I began to see that he was a terrible, terrible doctor.

He is a prescriber. In the past 7 months he prescribed me no fewer than 10 DAILY medications. My only diagnosed medical condition is anemia… for which he prescribed me nothing, HA. Oh, and his Dx of sleep apnea– though there has been no testing or evidence, except that I’m fat and agreed that I am tired (Um, anemic, single-career-mom of a 3 yr old. OF COURSE I’M TIRED.) So now my permanent medical records have his OPINION that I have a condition. Asshole.

I further began to see a pattern in our visits. In one visit he would chastise me for something, and tell me how to fix it. In the next visit, he would chastise me for doing whatever he previously told me to do, claim he never said that, and change his advise to the exact opposite. Let me give you an example.

March: “You are over weight. Lose weight. The faster the better.”

April: “I see you lost some weight. That’s fine, but you are losing it too quickly so you’re just going to gain it back, and more. Don’t lose weight too quickly.”

May: I say, I’ve been working hard to lose weight, he asks how. I say diet and exercise. IE moderately low calories and 300+ minutes/3-5 days a week. Dr: “Well, exercise is good, but you won’t lose weight that way.” –I understand that what he was getting at is that you can out-eat physical calorie burn– but that is NOT what he said.

▶ **PROVIDED DATA**

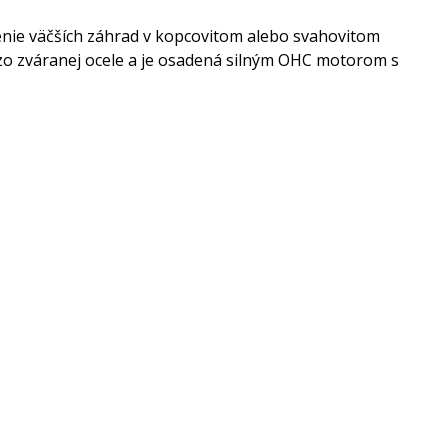
nie väčších záhrad v kopcovitom alebo svahovitom
zo zváranej ocele a je osadená silným OHC motorom s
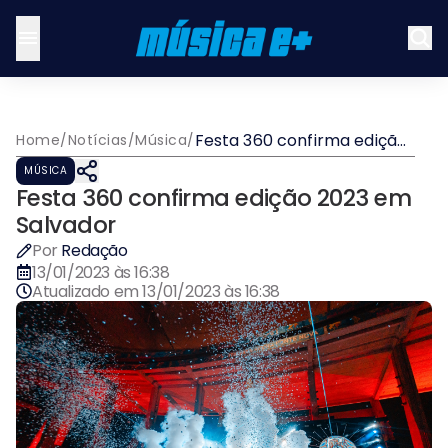
Festa 360 confirma edição
Home
/
Notícias
/
Música
/
2023 em Salvador
MÚSICA
Festa 360 confirma edição 2023 em
Salvador
Por
Redação
13/01/2023 às 16:38
Atualizado em
13/01/2023 às 16:38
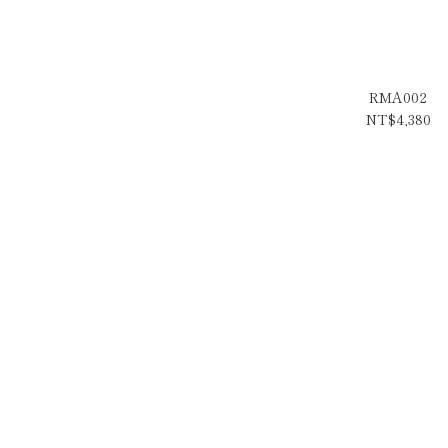
RMA002
NT$4,380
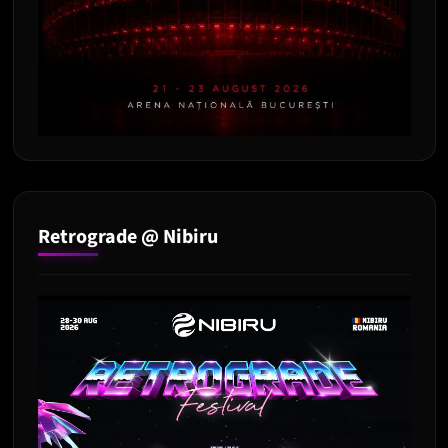
Retrograde @ Nibiru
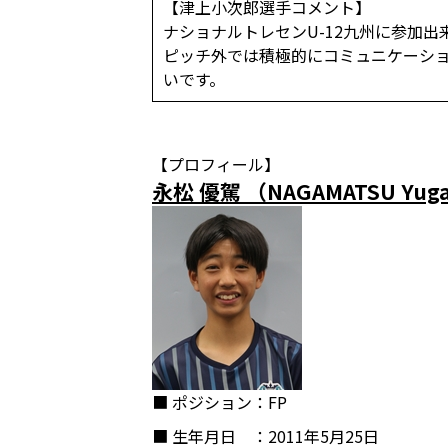
【津上小次郎選手コメント】
ナショナルトレセンU-12九州に参加
ピッチ外では積極的にコミュニケーシ
いです。
【プロフィール】
永松 優駕 （NAGAMATSU Yug
■ ポジション
：FP
■ 生年月日
：2011年5月25日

▶ **EXERCISE PROMPT**
Name every month that appears in the account of the doctor's visits.

▶ **REPLY**
March, April, May